Student Scholar Symposium Abstracts and Posters

Document Type

Chapman access only poster or presentation

Publication Date

Fall 12-4-2024

Faculty Advisor(s)

Emad Arasteh

Abstract

Transaction-level modeling (TLM) is a high-level abstraction that models hardware and software and their detailed interactions, enabling performance analysis in the early stages of the embedded system design. For efficient embedded system design, architects design, configure, and simulate TLM models to explore the design space and find the optimal candidate for implementation. Running a multitude of TLM simulations is a time-consuming and inefficient process.
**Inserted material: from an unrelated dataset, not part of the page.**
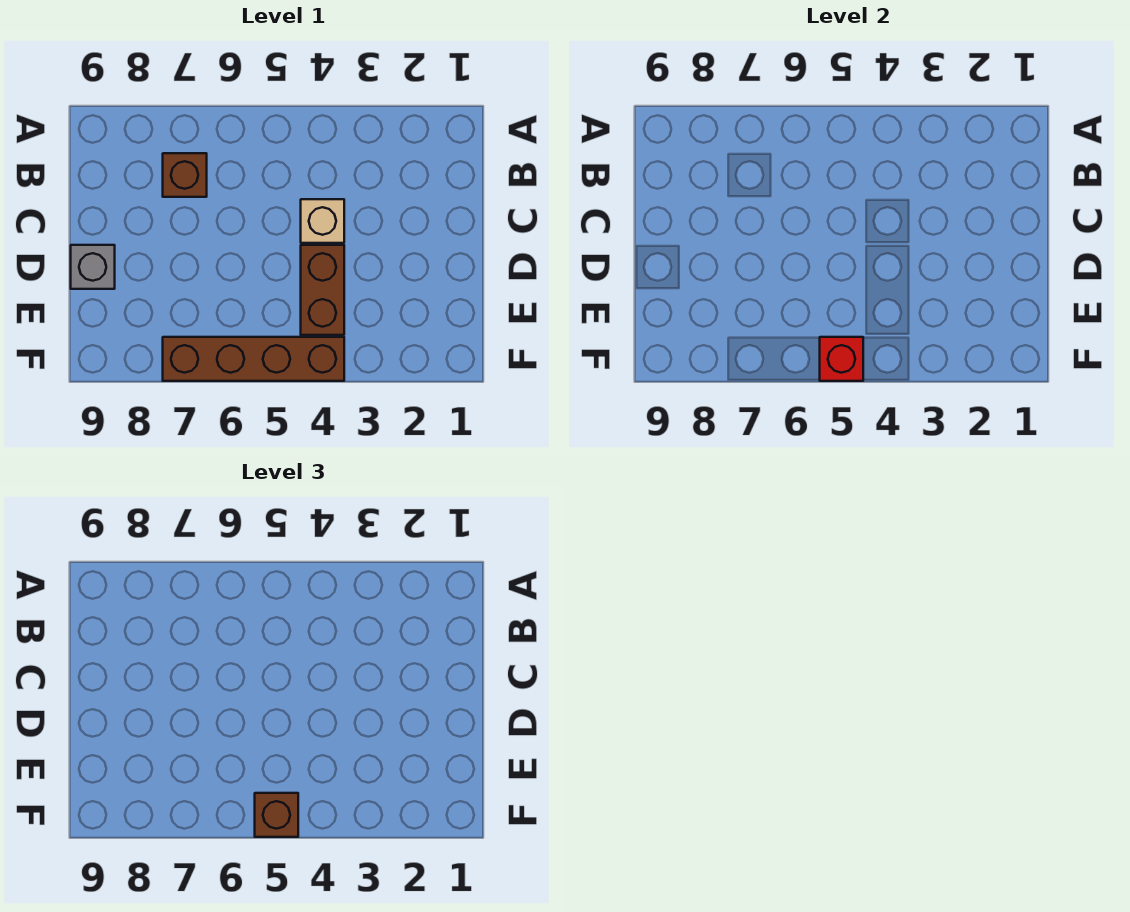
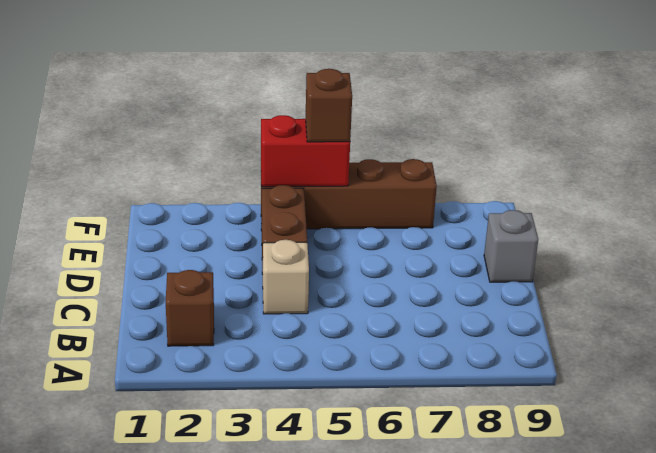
brown brick B7 level 1 -> brown brick B2 level 1
red brick F5 level 2 -> red brick F4:F5 level 2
The objective of our project is to design a machine-learning model that captures and learns the complexities of the TLM model of a deep neural network (DNN). Specifically, we focus on predicting simulated time for SystemC TLM-2.0 loosely-timed contention-aware (LT-CA) models, which consider the effect of memory and interconnect contention in system-level design and performance estimation. We design linear regression and neural network models that describe the relationship between system-level configuration knobs, such as computational capacity and memory access, on simulated time of the TLM-2.0 LT-CA models of GoogLeNet, a state-of-the-art DNN for image recognition. Our predictive model analyzes simulations produced through the TLM simulations as data used for training and validation to learn patterns and relationships within the data. Our experimental results on the TLM-2.0 LT-CA models show the high accuracy of our proposed predictive model and deliver promising results to enhance the overall efficiency of system-level modeling.

Comments

Presented at the Fall 2024 Student Scholar Symposium at Chapman University.